Romanian revolutionary (1805–1875)

Ana Ipătescu (1805–1875) was a Romanian revolutionary who participated in the Wallachian Revolution of 1848.

== Biography ==
Ana was born in Bucharest, in the Olarilor slum, in the family of a merchant, Atanasie Ghiulerasă, from the incipient bourgeoisie at the end of the Phanariot period.
In 1828 she married the tenant Ivancea Dimitrie, from whom she divorced in 1831, in the same year her father died. Due to this situation she had an arranged marriage with Nicolae Ipătescu.

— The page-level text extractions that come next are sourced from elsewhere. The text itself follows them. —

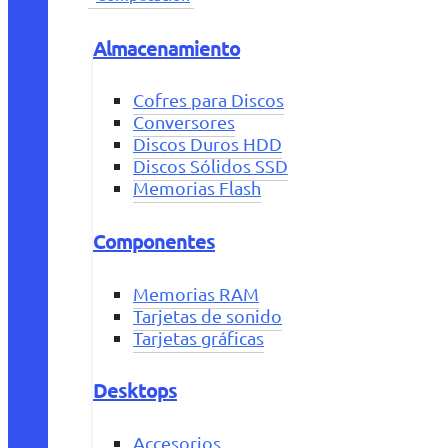
Almacenamiento
Cofres para Discos
Conversores
Discos Duros HDD
Discos Sólidos SSD
Memorias Flash
Componentes
Memorias RAM
Tarjetas de sonido
Tarjetas gráficas
Desktops
Accesorios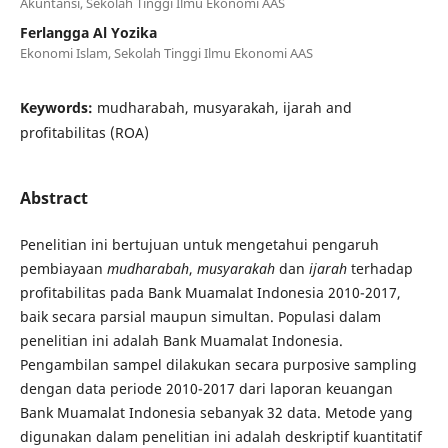
Akuntansi, Sekolah Tinggi Ilmu Ekonomi AAS
Ferlangga Al Yozika
Ekonomi Islam, Sekolah Tinggi Ilmu Ekonomi AAS
Keywords:
mudharabah, musyarakah, ijarah and
profitabilitas (ROA)
Abstract
Penelitian ini bertujuan untuk mengetahui pengaruh
pembiayaan
mudharabah
,
musyarakah
dan
ijarah
terhadap
profitabilitas pada Bank Muamalat Indonesia 2010-2017,
baik secara parsial maupun simultan. Populasi dalam
penelitian ini adalah Bank Muamalat Indonesia.
Pengambilan sampel dilakukan secara purposive sampling
dengan data periode 2010-2017 dari laporan keuangan
Bank Muamalat Indonesia sebanyak 32 data. Metode yang
digunakan dalam penelitian ini adalah deskriptif kuantitatif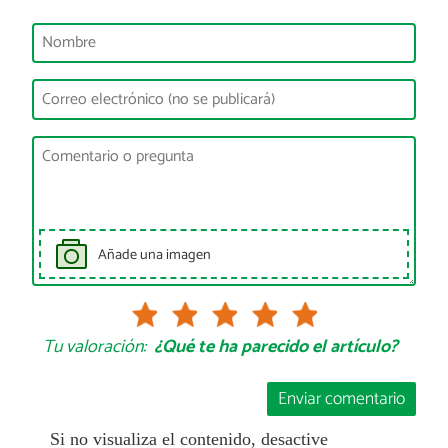
Añade una imagen
Tu valoración:
¿Qué te ha parecido el artículo?
Enviar comentario
Si no visualiza el contenido, desactive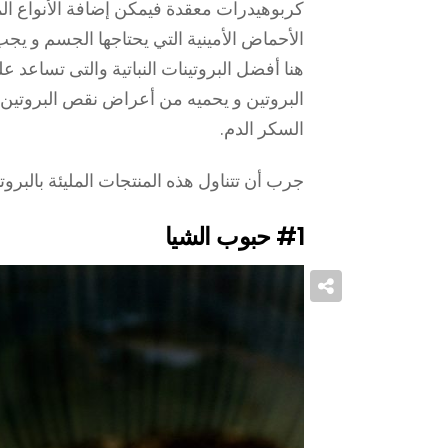
كربوهيدرات معقدة فيمكن إضافة الأنواع المخ
الأحماض الأمينية التي يحتاجها الجسم و ي
هنا أفضل البروتينات النباتية والتى تساعد 
البروتين و يحميه من أعراض نقص البروتي
السكر الدم.
جرب أن تتناول هذه المنتجات المليئة بالبروت
#1
حبوب الشيا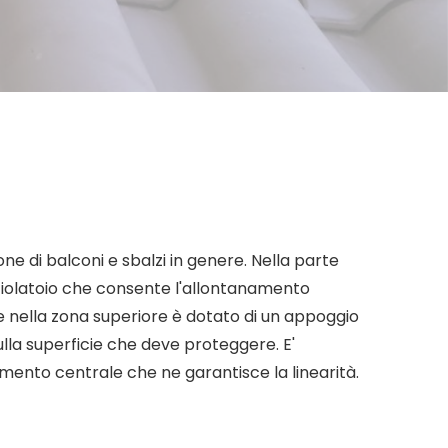
one di balconi e sbalzi in genere. Nella parte
ciolatoio che consente l'allontanamento
 nella zona superiore è dotato di un appoggio
ulla superficie che deve proteggere. E'
idimento centrale che ne garantisce la linearità.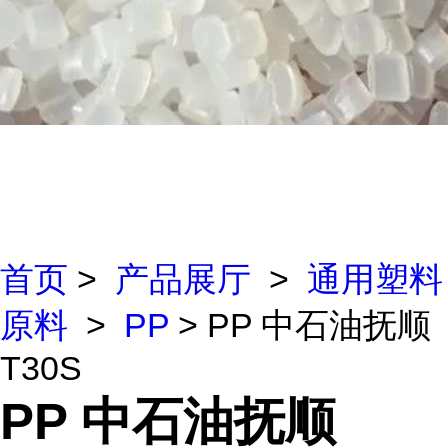
首页
>
产品展厅
>
通用塑料
原料
>
PP
> PP 中石油抚顺
T30S
PP 中石油抚顺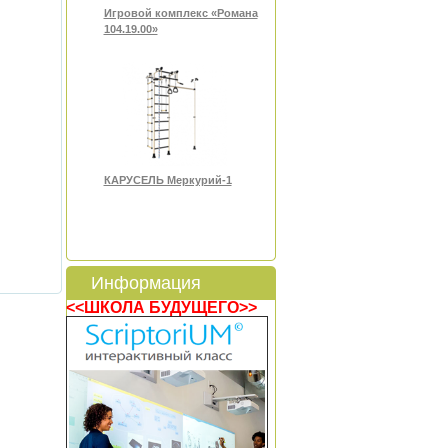
Игровой комплекс «Романа
104.19.00»
КАРУСЕЛЬ Меркурий-1
Информация
<<ШКОЛА БУДУЩЕГО>>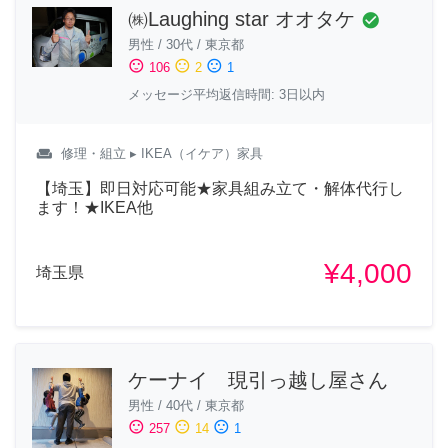
㈱Laughing star オオタケ
check_circle
男性
/
30代
/
東京都
sentiment_satisfied
sentiment_neutral
sentiment_dissatisfied
106
2
1
メッセージ平均返信時間: 3日以内
weekend
修理・組立
▸ IKEA（イケア）家具
【埼玉】即日対応可能★家具組み立て・解体代行し
ます！★IKEA他
¥4,000
埼玉県
ケーナイ 現引っ越し屋さん
男性
/
40代
/
東京都
sentiment_satisfied
sentiment_neutral
sentiment_dissatisfied
257
14
1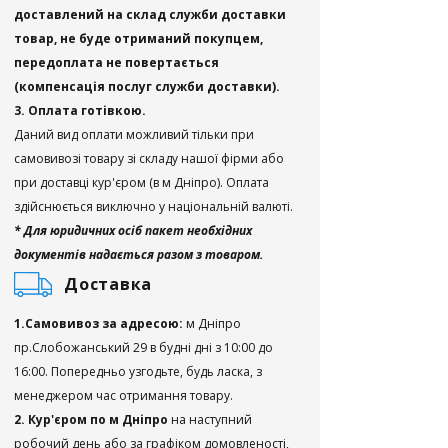
доставлений на склад служби доставки
товар, не буде отриманий покупцем,
передоплата не повертається
(компенсація послуг служби доставки).
3. Оплата готівкою.
Даний вид оплати можливий тільки при
самовивозі товару зі складу нашої фірми або
при доставці кур'єром (в м Дніпро). Оплата
здійснюється виключно у національній валюті.
* Для юридичних осіб пакет необхідних
документів надається разом з товаром.
Доставка
1.Самовивоз за адресою:
м Дніпро
пр.Слобожанський 29 в будні дні з 10:00 до
16:00. Попередньо узгодьте, будь ласка, з
менеджером час отримання товару.
2. Кур'єром по м Дніпро
на наступний
робочий день або за графіком домовленості,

Thanks to her husband, a clerk in the Treasury Department, she attended meetings of the Brotherhood secret society, where she met some of the leaders who would enter the revolutionary government after the revolution broke out on June 9, 1848. She participated directly in the revolution and led the pro-revolutionary crowds to liberate the revolutionary government members that were arrested on June 19, 1848 because of a counter-revolutionary conspiracy.

She died in 1875. Although she had wanted to be buried at Pasărea Monastery, her grave has yet to be identified.

An important boulevard in Bucharest was named after Ipătescu under the communist regime, although Ipătescu had no ties to communism. Shortly after the Romanian Revolution, its previous name of Lascăr Catargiu was restored.